Analysis Prelim prep: Lebesgue integration

[laonious]

Hi everyone,
I am studying past analysis prelim exams to take in the fall and have run into one which really has me stumped:

Let f be a real-valued Lebesgue integral function on [0,\infty).
Define
F(x)=\int_{0}^{\infty}f(t)\cos(xt)\,dt.
Show that F is defined on R and is continuous on R.
Show that \lim_{\rightarrow \infty}F(x)=0.

That F is defined is straightforward I think, the part I am struggling with is showing that it is continuous.

Going the route of a direct proof:
F(x)-F(y)$=\int_{0}^{\infty}f(t)(\cos(xt)-\cos(yt))\,dt,
but it isn't clear to me how to show that this is enough to make the integral small.
Any ideas would be greatly appreciated, thanks!

 

[disregardthat]

|\cos(xt)-\cos(yt)| <= |t||x-y||\sin(ct)| <= |t||x-y| where we use the mean value theorem.

Also, |cos(xt)-cos(yt)| <= 2 for all x,y and t.

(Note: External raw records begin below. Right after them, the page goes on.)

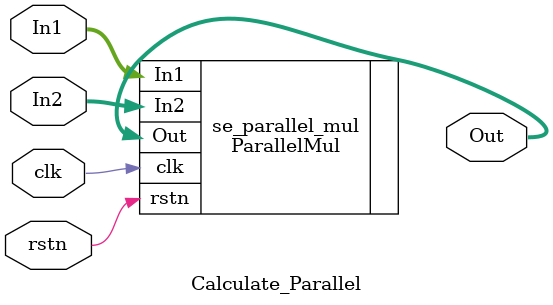
<source format=v>
`timescale 1ns / 1ps

// 计算模块
module Calculate_Parallel (
    input wire [1023:0]  In1,
    input wire [1023:0]  In2,
    input wire           clk,
    input wire           rstn,
    output wire  [2047:0] Out
);

    // 使用并行乘法器
    ParallelMul se_parallel_mul (
        .In1    (In1),
        .In2    (In2),
        .clk    (clk),
        .rstn   (rstn),

        .Out    (Out)
    );

endmodule
</source>
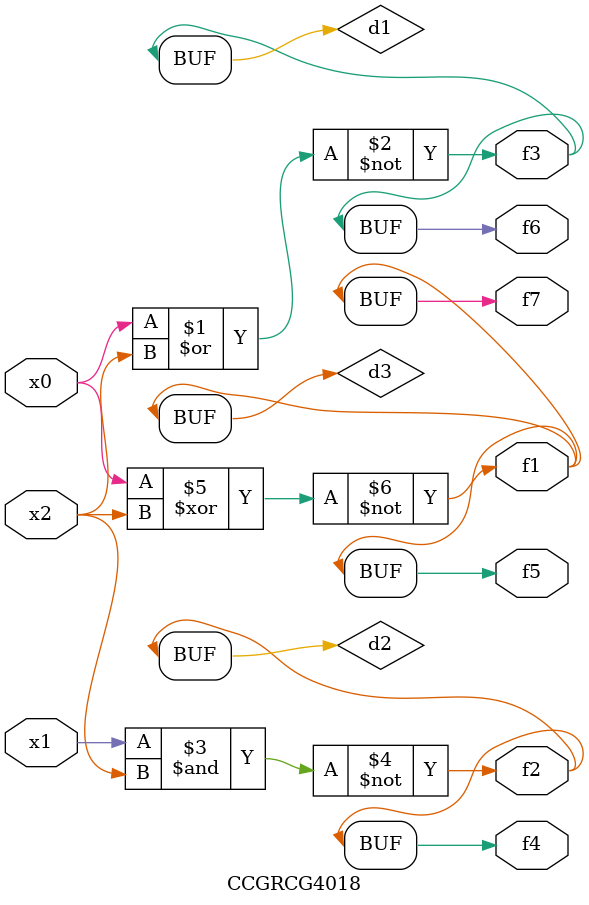
<source format=v>
module CCGRCG4018(
	input x0, x1, x2,
	output f1, f2, f3, f4, f5, f6, f7
);

	wire d1, d2, d3;

	nor (d1, x0, x2);
	nand (d2, x1, x2);
	xnor (d3, x0, x2);
	assign f1 = d3;
	assign f2 = d2;
	assign f3 = d1;
	assign f4 = d2;
	assign f5 = d3;
	assign f6 = d1;
	assign f7 = d3;
endmodule

</source>
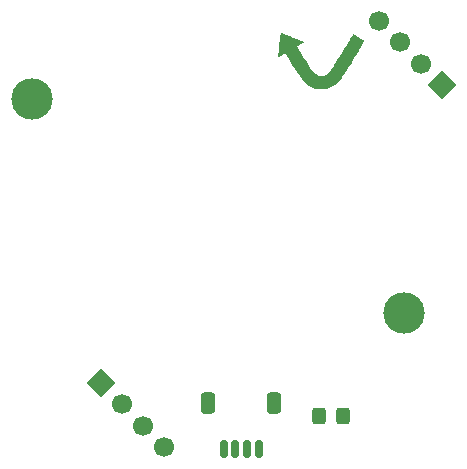
<source format=gbr>
%TF.GenerationSoftware,KiCad,Pcbnew,7.0.1*%
%TF.CreationDate,2023-11-10T16:14:48-06:00*%
%TF.ProjectId,RoundScanner,526f756e-6453-4636-916e-6e65722e6b69,1.0*%
%TF.SameCoordinates,Original*%
%TF.FileFunction,Soldermask,Bot*%
%TF.FilePolarity,Negative*%
%FSLAX46Y46*%
G04 Gerber Fmt 4.6, Leading zero omitted, Abs format (unit mm)*
G04 Created by KiCad (PCBNEW 7.0.1) date 2023-11-10 16:14:48*
%MOMM*%
%LPD*%
G01*
G04 APERTURE LIST*
G04 Aperture macros list*
%AMRoundRect*
0 Rectangle with rounded corners*
0 $1 Rounding radius*
0 $2 $3 $4 $5 $6 $7 $8 $9 X,Y pos of 4 corners*
0 Add a 4 corners polygon primitive as box body*
4,1,4,$2,$3,$4,$5,$6,$7,$8,$9,$2,$3,0*
0 Add four circle primitives for the rounded corners*
1,1,$1+$1,$2,$3*
1,1,$1+$1,$4,$5*
1,1,$1+$1,$6,$7*
1,1,$1+$1,$8,$9*
0 Add four rect primitives between the rounded corners*
20,1,$1+$1,$2,$3,$4,$5,0*
20,1,$1+$1,$4,$5,$6,$7,0*
20,1,$1+$1,$6,$7,$8,$9,0*
20,1,$1+$1,$8,$9,$2,$3,0*%
%AMHorizOval*
0 Thick line with rounded ends*
0 $1 width*
0 $2 $3 position (X,Y) of the first rounded end (center of the circle)*
0 $4 $5 position (X,Y) of the second rounded end (center of the circle)*
0 Add line between two ends*
20,1,$1,$2,$3,$4,$5,0*
0 Add two circle primitives to create the rounded ends*
1,1,$1,$2,$3*
1,1,$1,$4,$5*%
%AMRotRect*
0 Rectangle, with rotation*
0 The origin of the aperture is its center*
0 $1 length*
0 $2 width*
0 $3 Rotation angle, in degrees counterclockwise*
0 Add horizontal line*
21,1,$1,$2,0,0,$3*%
G04 Aperture macros list end*
%ADD10C,3.500000*%
%ADD11RotRect,1.700000X1.700000X45.000000*%
%ADD12HorizOval,1.700000X0.000000X0.000000X0.000000X0.000000X0*%
%ADD13RotRect,1.700000X1.700000X225.000000*%
%ADD14HorizOval,1.700000X0.000000X0.000000X0.000000X0.000000X0*%
%ADD15RoundRect,0.250000X0.325000X0.450000X-0.325000X0.450000X-0.325000X-0.450000X0.325000X-0.450000X0*%
%ADD16RoundRect,0.150000X-0.150000X-0.625000X0.150000X-0.625000X0.150000X0.625000X-0.150000X0.625000X0*%
%ADD17RoundRect,0.250000X-0.350000X-0.650000X0.350000X-0.650000X0.350000X0.650000X-0.350000X0.650000X0*%
G04 APERTURE END LIST*
%TO.C,LOGO2*%
G36*
X93225799Y-91956450D02*
G01*
X93259465Y-91968338D01*
X93311439Y-91987441D01*
X93379782Y-92013009D01*
X93462555Y-92044290D01*
X93557820Y-92080531D01*
X93663639Y-92120981D01*
X93778072Y-92164888D01*
X93899182Y-92211501D01*
X94025029Y-92260068D01*
X94153676Y-92309837D01*
X94283183Y-92360056D01*
X94411613Y-92409974D01*
X94537027Y-92458838D01*
X94657486Y-92505898D01*
X94771051Y-92550402D01*
X94875785Y-92591597D01*
X94969749Y-92628732D01*
X95051003Y-92661055D01*
X95117611Y-92687815D01*
X95167632Y-92708259D01*
X95199129Y-92721637D01*
X95210163Y-92727196D01*
X95209268Y-92728663D01*
X95193739Y-92740778D01*
X95160869Y-92762951D01*
X95113191Y-92793571D01*
X95053239Y-92831030D01*
X94983547Y-92873715D01*
X94906651Y-92920019D01*
X94881880Y-92934853D01*
X94807049Y-92980168D01*
X94740271Y-93021348D01*
X94684070Y-93056787D01*
X94640969Y-93084879D01*
X94613491Y-93104018D01*
X94604159Y-93112596D01*
X94608994Y-93123081D01*
X94625220Y-93152831D01*
X94651580Y-93199150D01*
X94686783Y-93259880D01*
X94729543Y-93332858D01*
X94778569Y-93415926D01*
X94832574Y-93506921D01*
X94890269Y-93603685D01*
X94950365Y-93704056D01*
X95011573Y-93805874D01*
X95072604Y-93906979D01*
X95132171Y-94005210D01*
X95188984Y-94098407D01*
X95241755Y-94184409D01*
X95289195Y-94261055D01*
X95314433Y-94301493D01*
X95398227Y-94434215D01*
X95481592Y-94564032D01*
X95562834Y-94688416D01*
X95640261Y-94804838D01*
X95712180Y-94910770D01*
X95776897Y-95003685D01*
X95832721Y-95081053D01*
X95877957Y-95140346D01*
X95985427Y-95267696D01*
X96103355Y-95388970D01*
X96218612Y-95487095D01*
X96331809Y-95562351D01*
X96443552Y-95615018D01*
X96554453Y-95645375D01*
X96665118Y-95653704D01*
X96776157Y-95640285D01*
X96888178Y-95605398D01*
X96966274Y-95569146D01*
X97061690Y-95511073D01*
X97156298Y-95437357D01*
X97251616Y-95346526D01*
X97349162Y-95237108D01*
X97450454Y-95107629D01*
X97557010Y-94956617D01*
X97580572Y-94921342D01*
X97627751Y-94849181D01*
X97685475Y-94759471D01*
X97752608Y-94654054D01*
X97828011Y-94534770D01*
X97910547Y-94403461D01*
X97999078Y-94261967D01*
X98092468Y-94112129D01*
X98189578Y-93955787D01*
X98289271Y-93794782D01*
X98390410Y-93630956D01*
X98491857Y-93466149D01*
X98592475Y-93302201D01*
X98691126Y-93140955D01*
X98786673Y-92984249D01*
X98877978Y-92833926D01*
X98963905Y-92691825D01*
X99043314Y-92559789D01*
X99115070Y-92439657D01*
X99178034Y-92333270D01*
X99219509Y-92263294D01*
X99259139Y-92197485D01*
X99293450Y-92141588D01*
X99320761Y-92098311D01*
X99339388Y-92070360D01*
X99347650Y-92060442D01*
X99355420Y-92064082D01*
X99382189Y-92078560D01*
X99425901Y-92102948D01*
X99484434Y-92136039D01*
X99555670Y-92176630D01*
X99637488Y-92223515D01*
X99727768Y-92275490D01*
X99824390Y-92331350D01*
X99834530Y-92337224D01*
X99943547Y-92400450D01*
X100033649Y-92452933D01*
X100106564Y-92495803D01*
X100164017Y-92530189D01*
X100207735Y-92557220D01*
X100239444Y-92578024D01*
X100260870Y-92593731D01*
X100273741Y-92605470D01*
X100279781Y-92614368D01*
X100280718Y-92621557D01*
X100278278Y-92628163D01*
X100263900Y-92654554D01*
X100237562Y-92701841D01*
X100201815Y-92765388D01*
X100158028Y-92842803D01*
X100107568Y-92931693D01*
X100051803Y-93029665D01*
X99992101Y-93134325D01*
X99929829Y-93243282D01*
X99866355Y-93354142D01*
X99803048Y-93464512D01*
X99741274Y-93572000D01*
X99682401Y-93674212D01*
X99627798Y-93768756D01*
X99578832Y-93853239D01*
X99536870Y-93925267D01*
X99515434Y-93961903D01*
X99357554Y-94229731D01*
X99208473Y-94478870D01*
X99066633Y-94711835D01*
X98930474Y-94931141D01*
X98798438Y-95139303D01*
X98668964Y-95338836D01*
X98540493Y-95532255D01*
X98520065Y-95562570D01*
X98435880Y-95685290D01*
X98360225Y-95791280D01*
X98290401Y-95883911D01*
X98223710Y-95966554D01*
X98157454Y-96042582D01*
X98088935Y-96115364D01*
X98015455Y-96188273D01*
X97964403Y-96236095D01*
X97800366Y-96371436D01*
X97629375Y-96484826D01*
X97449561Y-96577135D01*
X97259059Y-96649231D01*
X97056000Y-96701985D01*
X96838519Y-96736264D01*
X96823291Y-96737852D01*
X96745095Y-96743387D01*
X96653739Y-96746600D01*
X96556632Y-96747493D01*
X96461177Y-96746064D01*
X96374783Y-96742315D01*
X96304855Y-96736246D01*
X96260042Y-96730232D01*
X96085364Y-96695455D01*
X95919661Y-96643165D01*
X95761518Y-96572439D01*
X95609517Y-96482356D01*
X95462241Y-96371994D01*
X95318272Y-96240432D01*
X95176193Y-96086746D01*
X95034587Y-95910017D01*
X94980049Y-95835991D01*
X94901429Y-95725354D01*
X94813888Y-95598552D01*
X94719085Y-95458196D01*
X94618681Y-95306896D01*
X94514336Y-95147263D01*
X94407709Y-94981908D01*
X94300461Y-94813442D01*
X94194250Y-94644475D01*
X94090737Y-94477618D01*
X93991582Y-94315483D01*
X93898445Y-94160679D01*
X93812985Y-94015818D01*
X93736862Y-93883510D01*
X93671737Y-93766367D01*
X93670048Y-93763280D01*
X93648478Y-93727010D01*
X93630116Y-93701383D01*
X93618777Y-93691775D01*
X93616277Y-93692615D01*
X93596411Y-93702728D01*
X93559562Y-93723097D01*
X93508365Y-93752215D01*
X93445459Y-93788572D01*
X93373479Y-93830660D01*
X93295063Y-93876970D01*
X93264496Y-93895091D01*
X93189009Y-93939685D01*
X93121468Y-93979365D01*
X93064403Y-94012660D01*
X93020347Y-94038095D01*
X92991831Y-94054197D01*
X92981386Y-94059494D01*
X92982102Y-94049490D01*
X92985120Y-94017248D01*
X92990308Y-93964411D01*
X92997490Y-93892683D01*
X93006494Y-93803769D01*
X93017144Y-93699374D01*
X93029267Y-93581204D01*
X93042688Y-93450962D01*
X93057235Y-93310355D01*
X93072733Y-93161086D01*
X93089007Y-93004861D01*
X93105740Y-92845254D01*
X93125943Y-92654989D01*
X93143986Y-92488127D01*
X93159900Y-92344397D01*
X93173719Y-92223525D01*
X93185473Y-92125241D01*
X93195195Y-92049271D01*
X93202917Y-91995343D01*
X93208670Y-91963185D01*
X93212487Y-91952524D01*
X93225799Y-91956450D01*
G37*
%TD*%
D10*
%TO.C,H2*%
X72136000Y-97556000D03*
%TD*%
%TO.C,H1*%
X103632000Y-115717000D03*
%TD*%
D11*
%TO.C,J4*%
X106881000Y-96369000D03*
D12*
X105084949Y-94572949D03*
X103288898Y-92776898D03*
X101492846Y-90980846D03*
%TD*%
D13*
%TO.C,J1*%
X77975672Y-121628317D03*
D14*
X79771723Y-123424368D03*
X81567774Y-125220419D03*
X83363826Y-127016471D03*
%TD*%
D15*
%TO.C,D2*%
X98481000Y-124369000D03*
X96431000Y-124369000D03*
%TD*%
D16*
%TO.C,J3*%
X88381000Y-127169000D03*
X89381000Y-127169000D03*
X90381000Y-127169000D03*
X91381000Y-127169000D03*
D17*
X87081000Y-123294000D03*
X92681000Y-123294000D03*
%TD*%
M02*

</source>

Thus |\int^{\infty}_0f(t)(\cos(xt)-\cos(yt)) dt| \leq \int^{\infty}_0|f(t)||\cos(xt)-\cos(yt)| dt \leq \int^{r}_0|f(t)||t||x-y| dt + \int^{\infty}_r2|f(t)| dt

Now, pick an epsilon. Let r be a real number such that \int^{\infty}_r2|f(t)| dt \leq \frac{\epsilon}{2}. We have that

\int^{r}_0|f(t)||t||x-y| dt \leq |x-y|r\int^{r}_0|f(t)| dt, so let \delta = \frac{\epsilon}{2r\int^{r}_0|f(t)| dt}. Thus |F(x)-F(y)| \leq \epsilon.

 

[laonious]

Wow, that's clever breaking it up into a finite and an improper integral. I'd tried using the mean value theorem but wasn't sure how to show integrability. Thanks for your help!

 

[disregardthat]

Wow, that's clever breaking it up into a finite and an improper integral. I'd tried using the mean value theorem but wasn't sure how to show integrability. Thanks for your help!

No problem. Note though we are not transitioning into improper and finite riemann-integrals if that was what you were implying; the conditions of f does not imply riemann-integrability. Think of it as applying the indicator function wrt the area over which it is integrated in my "riemann integral notation", something I suppose the problem itself assumed by the wording of it.

(That such an r exists is not immediately obvious, we use that u(A) = int_A 2|f(t)| dt (lebesgue-integral) is a measure , and that lim_(A \to emptyset) u(A) = 0. It can perhaps be proven more easily.)